Direction A:
Please decide whether each statement below agrees with the environmental laws amendment text, answering yes or no and quoting the deciding words of that text: (i) The Western Cape Provincial Government wants "Department" and "Minister" written in small letters. (ii) The licensing authorities under the Waste Act and Air Quality Act fall within the definition of competent authority. (iii) The provincial departments of environmental affairs have taken part in the law reform discussions on this issue.
Direction B:
Write the next part of the environmental laws amendment text, starting after its final sentence.

Reading text:
• • • • • • •

National Environmental Management Laws Second Amendment Bill

National Environmental Management Laws Second Amendment Bill

NATIONAL ENVIRONMENTAL MANAGEMENT LAWS SECOND AMENDMENT BILL

PROPOSED AMENDMENTS TO THE NATIONAL ENVIRONMENTAL MANAGEMENT ACT, 1998
SUBMISSIONS / PROPOSALS / DEA RESPONSES / PORTFOLIO COMMITTEE
Clause 1: Amendment to section 1 (Definitions)
WESTERN CAPE PROVINCIAL GOVERNMENT
(a) It is proposed that the term “in the proposed definitions “Department” and “Minister” should be drafted in small letters, as the term refers to a functional area not a title.
(b) It is proposed that the word “Environmental” before the word “Legislation” in the proposed definition for “Minister” should be deleted, as the Minister is responsible for all environmental matters. Therefore, the Minister cannot exclude himself with regards to the implementation of environmental legislation for which he or she is responsible for the implementation.
The definition currently reads: ‘“competent authority’, in respect of a listed activity or specified activity, means the organ of state charged by this Act with evaluating the environmental impact of that activity and, where appropriate, with granting or refusing an environmental authorisation in respect of that activity;”. The reference to “listed activities” in the definition is problematic because “listed activities” is defined as “when used in Chapter 5, means an activity identified in terms of section 24(2)(a) and (d)”. The definition of “specified activities” in turn reads “when used in Chapter 5, means an activity as specified within a listed geographical area in terms of section 24(2)(b) and (c)”. The definition of “environmental authorisation”, reads “when used in Chapter 5, means the authorisation by a competent authority of a listed activity or specified activity in terms of this Act, and includes a similar authorisation contemplated in a specific environmental management Act”.
In others words, although the EIA process is the process to be used to inform a waste management licence and atmospheric emission licence, the Licencing Authorities in terms of the Waste Act and Air Quality Act are not included in the definition of competent authority.
The definition should be amended, in line with the proposed amendments to Section 28 of NEMA, to read “in respect of activities which require environmental authorisation, means the organs of state charged with reviewing or deciding an application for environmental authorisation.”
Clarity should also be provided to indicate that pending the commencement of the Mineral and Petroleum Resources Development Amendment Act, 2008 environmental authorisation must be granted in respect of non-mining-specific activities listed in the NEMA 2010 EIA Listing Notices (Listing Notice 1, 2, and 3) (e.g. removal of indigenous vegetation within a critically endangered or endangered ecosystem).
This abovementioned clarification is sought to prevent further litigation between organs of state pending any discussions to amend the current procedure which is to come into force after the date of commencement of the Mineral and Petroleum Resources Development Amendment Act, 2008. In this regard, it is noted that the provincial departments of environmental affairs have not been party to any discussions with regard to law reform relating to this issue.

• • • • • • •

Provided material:
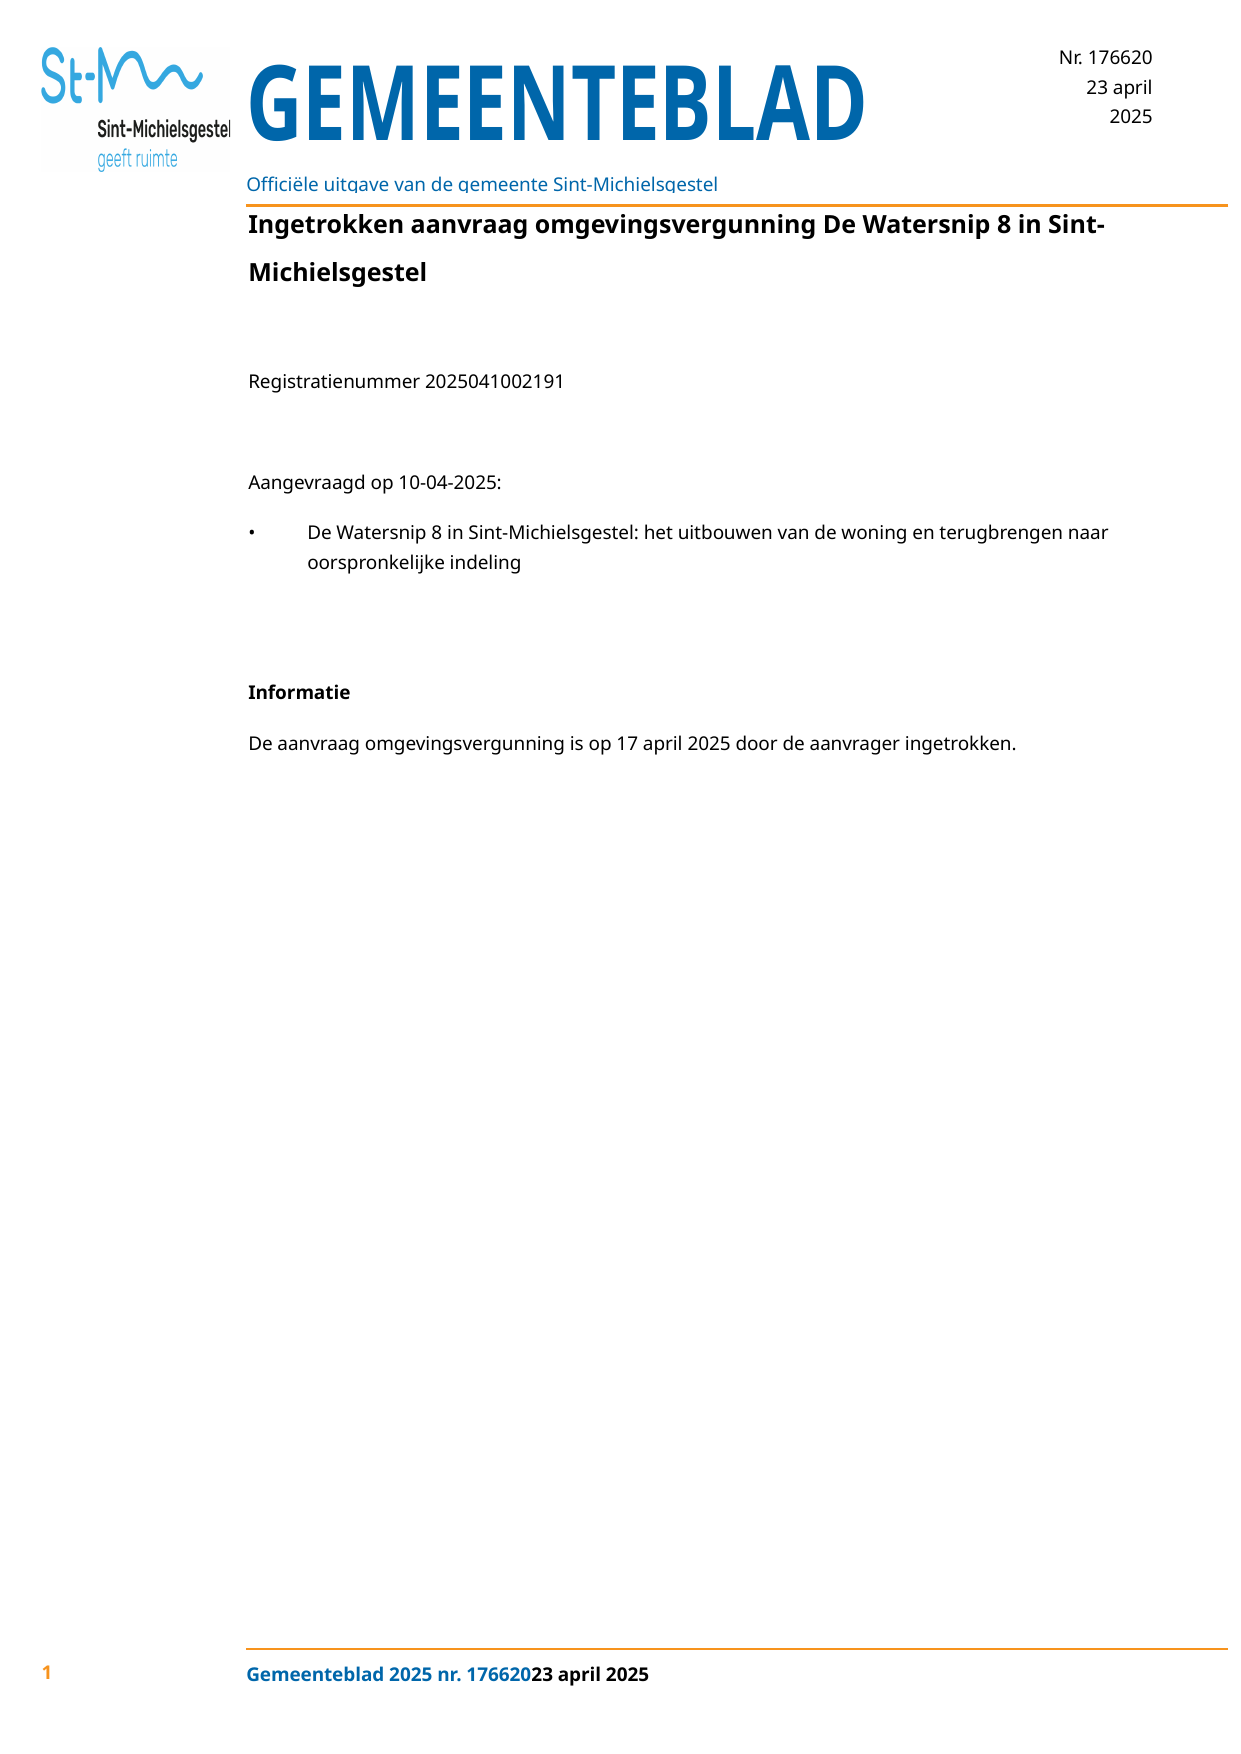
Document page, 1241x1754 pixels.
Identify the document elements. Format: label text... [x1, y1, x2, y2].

• • • • • • •

Output A:
(i) Yes: "should be drafted in small letters, as the term refers to a functional area not a title"
(ii) No: "the Licencing Authorities in terms of the Waste Act and Air Quality Act are not included in the definition of competent authority"
(iii) No: "the provincial departments of environmental affairs have not been party to any discussions with regard to law reform relating to this issue"

Output B:
Definition of “environment”, “sustainable development” and section 23
While the “environment” consists of the social, economic and ecological environment, the wording in the NEMA at times implies that the “environment” is separate from social and economic aspects. For instance the definition of “sustainable development” reads “means the integration of social, economic and environmental factors into planning, implementation and decision making so as to ensure that development serves present and future generations”. This should read “…social, economic and ecological factors…”.
Similarly, the reference in s2(4)(i) to “The social, economic and environmental impacts of activities, including disadvantages and benefits, must be considered, assessed and evaluated, and decisions must be appropriate in the light of such consideration and assessment.” should read “social, economic and ecological impacts…”.
In addition to the above, the reference in s23(2)(b) to “identify, predict and evaluate the actual and potential impact on the environment, socio-economic conditions and cultural heritage…”. This should read “…impacts on the ecological conditions, socio-economic conditions and cultural heritage…”.
While the abovementioned sections should be amended, the definition of “environment” should also be amended to read ““means the surroundings within which humans exist which consist of the ecological, social and economic environment, and that are made up of - (i) the land, water and atmosphere of the earth; (ii) micro-organisms, plant and animal life; (iii) any part or combination of (i) and (ii) and the interrelationships among and between them; and (iv) the physical, chemical, aesthetic and cultural properties and conditions of the foregoing that influence human health and wellbeing.”
Definition of “listed activities”
The definition of “listed activities” reads “when used in Chapter 5, means an activity identified in terms of section 24(2)(a) and (d)”.
This definition excludes the other listing notices in terms the Waste Act and Air Quality Act. The definition should be amended to read “when used in Chapter 5, means an activity identified in terms of this Act or any of the specific environmental management Acts as an activity which requires environmental authorisation.”
Definition of “specific environmental management Act”
The proposed amended definition of “specific environmental management Act” incorrectly refers to “Environmental Conservation Act, 1989 (Act No. 73 of 1989)”.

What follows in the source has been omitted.